TO DO:
Return the line that contains "left shoulder: (429, 279, -9)" plus every line after it to the end of the entries below, exactly as given, and stop there.

DATASET RECORDS:
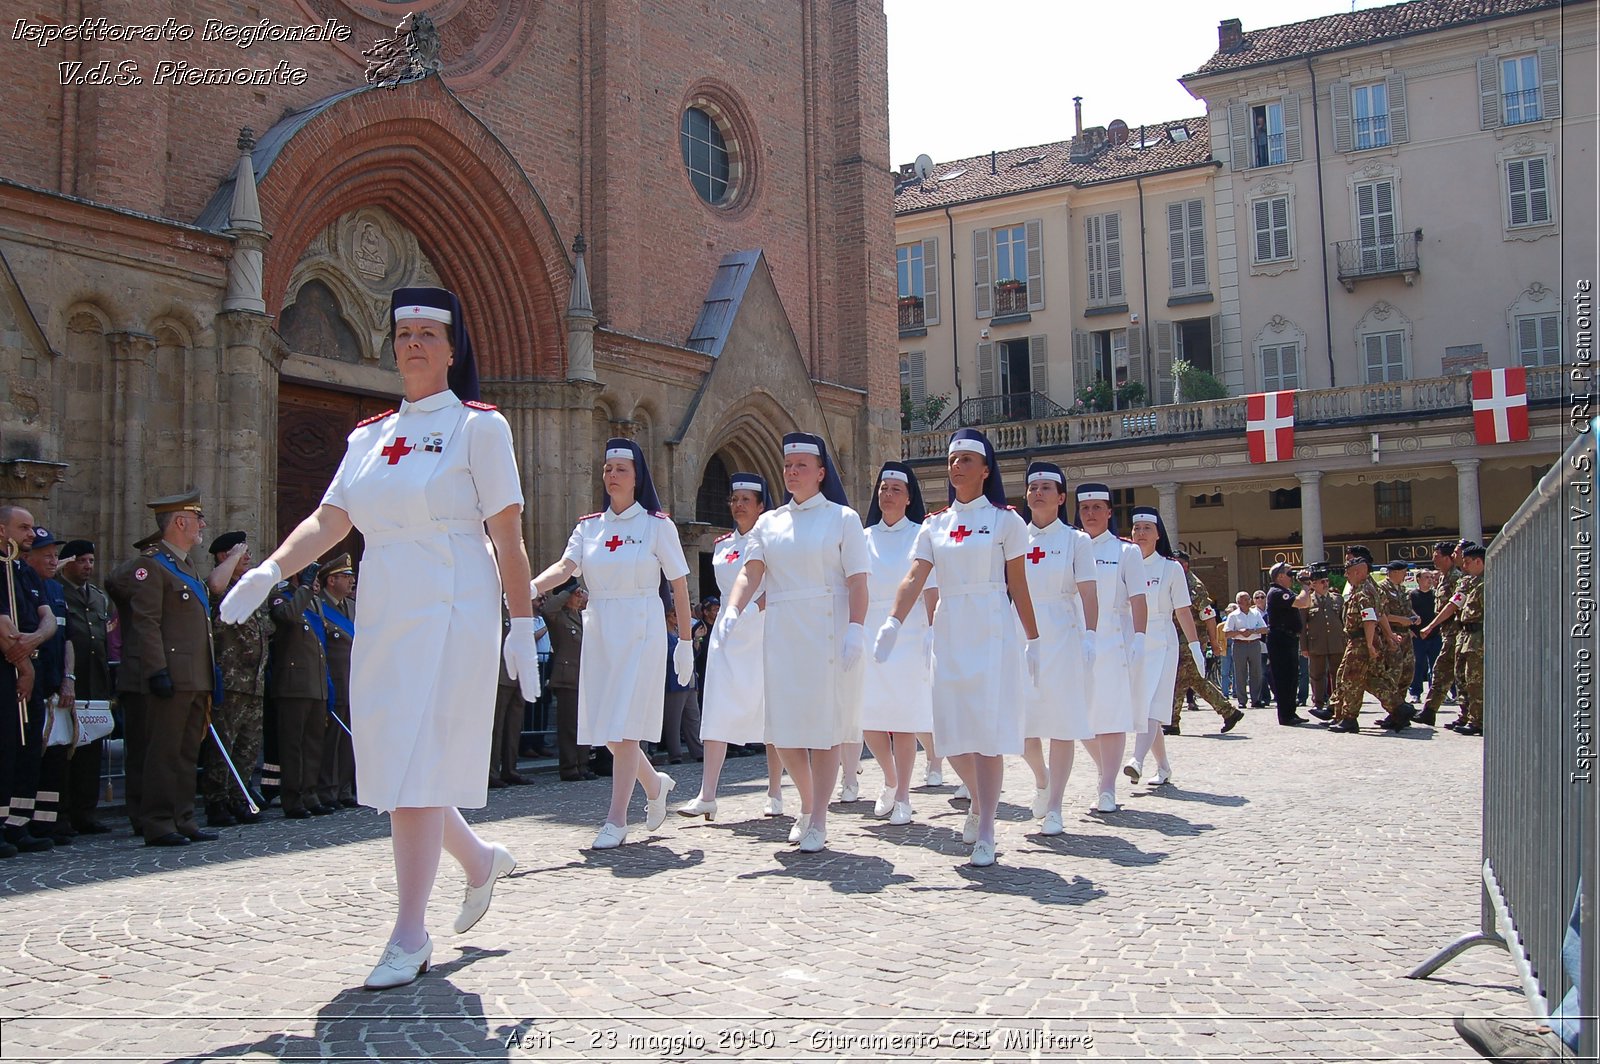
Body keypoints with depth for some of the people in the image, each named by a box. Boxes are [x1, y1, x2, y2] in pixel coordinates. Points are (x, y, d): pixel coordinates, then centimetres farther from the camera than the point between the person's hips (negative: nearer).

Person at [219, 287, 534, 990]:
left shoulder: (477, 426, -1)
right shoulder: (370, 436, 15)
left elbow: (508, 537, -4)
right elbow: (328, 520, 9)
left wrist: (522, 628, -8)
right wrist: (268, 572, -8)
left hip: (450, 616, -6)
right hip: (384, 618, 6)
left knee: (415, 773, -8)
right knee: (393, 768, 9)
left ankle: (410, 936, 2)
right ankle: (481, 860, 33)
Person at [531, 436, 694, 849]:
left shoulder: (657, 525, 0)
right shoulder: (589, 526, 10)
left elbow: (679, 585, 0)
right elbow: (565, 568, -5)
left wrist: (685, 642, -3)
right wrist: (529, 587, -25)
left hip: (641, 629, -5)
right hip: (598, 630, 5)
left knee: (624, 726, -8)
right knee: (602, 726, 7)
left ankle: (616, 820, -2)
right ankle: (654, 783, 32)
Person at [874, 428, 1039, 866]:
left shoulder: (1005, 520, 1)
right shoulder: (934, 525, 11)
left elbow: (1018, 586, 1)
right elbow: (915, 577, -1)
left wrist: (1033, 641, 0)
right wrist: (893, 623, -16)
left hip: (993, 632, -4)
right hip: (949, 632, 4)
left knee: (988, 730, -8)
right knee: (952, 733, 5)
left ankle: (985, 832, -2)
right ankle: (979, 799, 33)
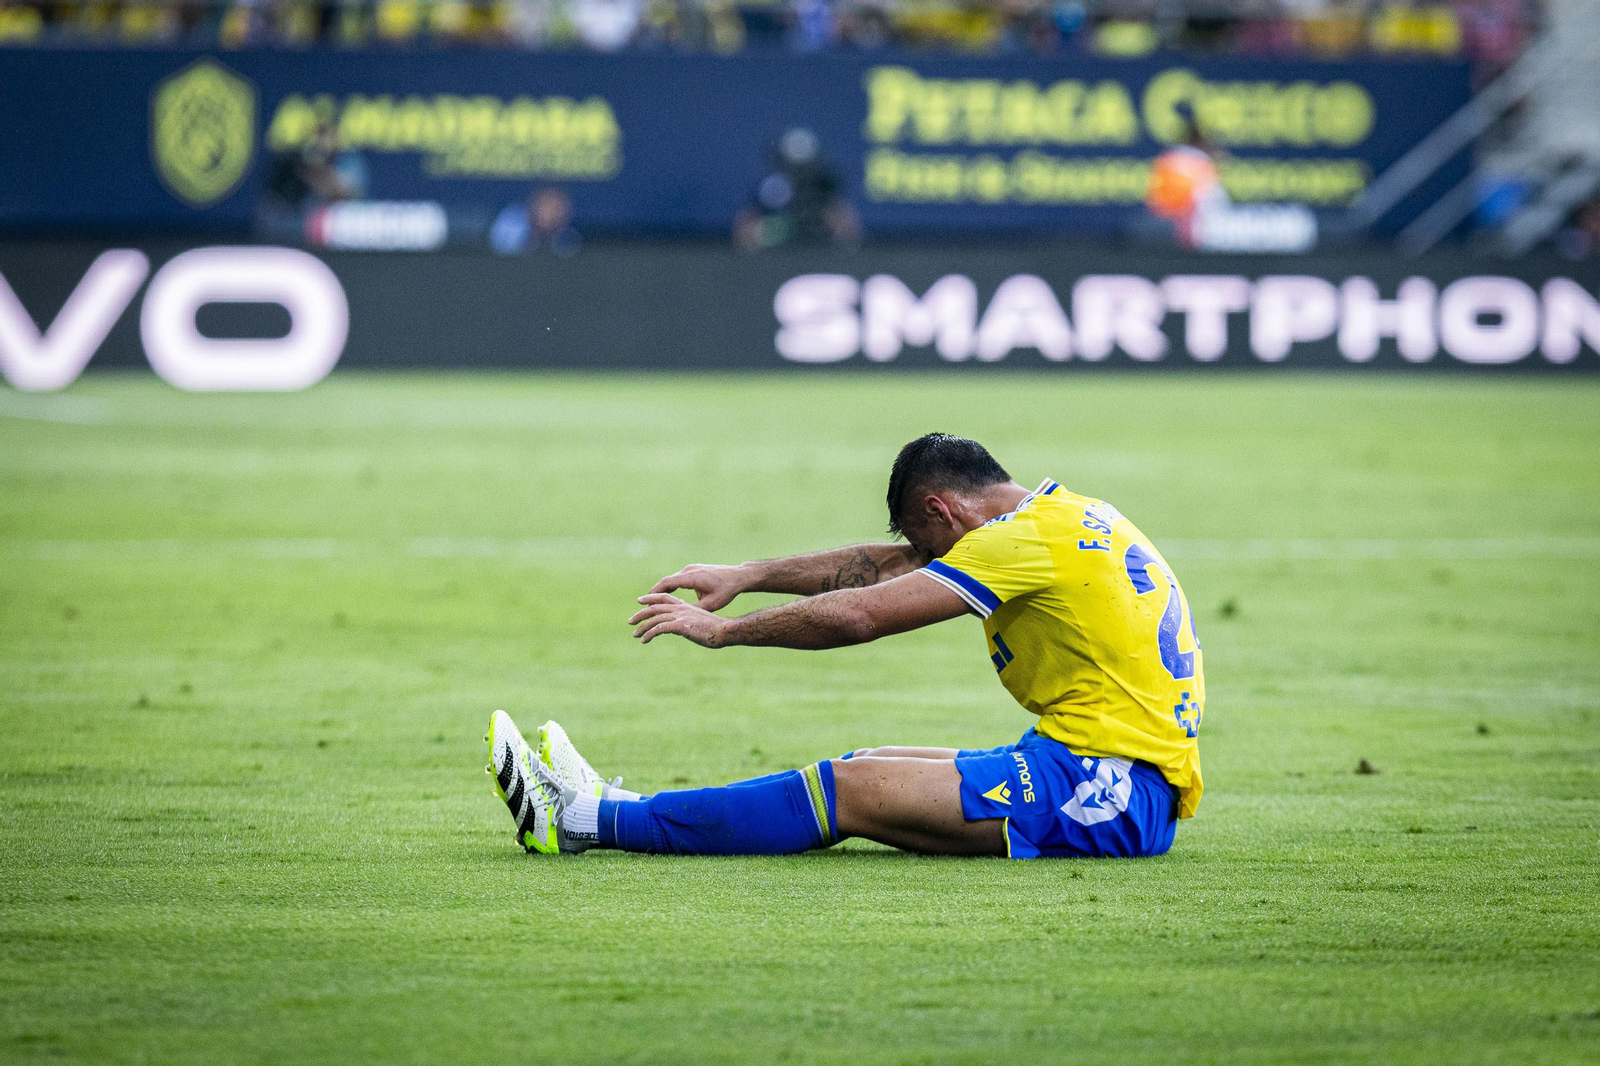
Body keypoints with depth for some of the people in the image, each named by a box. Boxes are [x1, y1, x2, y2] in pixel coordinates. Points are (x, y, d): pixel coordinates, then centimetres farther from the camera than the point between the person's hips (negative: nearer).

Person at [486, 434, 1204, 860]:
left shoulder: (1025, 540, -11)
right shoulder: (1064, 513, 17)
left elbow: (857, 614, -13)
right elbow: (883, 568, 22)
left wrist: (722, 629, -2)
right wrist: (747, 576, 19)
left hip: (1113, 793, -10)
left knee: (851, 789, -12)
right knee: (873, 767, 10)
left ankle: (584, 822, -13)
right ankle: (624, 810, 13)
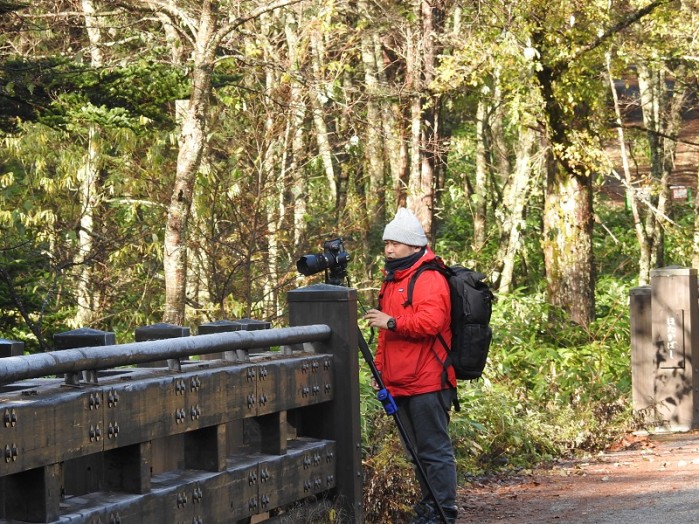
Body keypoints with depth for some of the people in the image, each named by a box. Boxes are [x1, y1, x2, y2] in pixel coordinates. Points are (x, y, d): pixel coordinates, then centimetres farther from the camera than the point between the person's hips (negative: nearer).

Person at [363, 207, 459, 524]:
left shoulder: (429, 279, -9)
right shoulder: (391, 281, 21)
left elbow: (432, 321, -24)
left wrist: (391, 322, -20)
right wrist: (380, 367, 24)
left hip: (427, 383, -10)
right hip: (399, 384, 10)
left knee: (434, 449, -7)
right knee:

RESPONSE TO THIS TASK:
left shoulder: (429, 279, -9)
right shoulder: (391, 281, 21)
left elbow: (432, 321, -24)
left wrist: (391, 322, -20)
right wrist: (380, 367, 24)
left hip: (427, 383, -10)
right hip: (399, 384, 10)
left knee: (434, 449, -7)
right knee:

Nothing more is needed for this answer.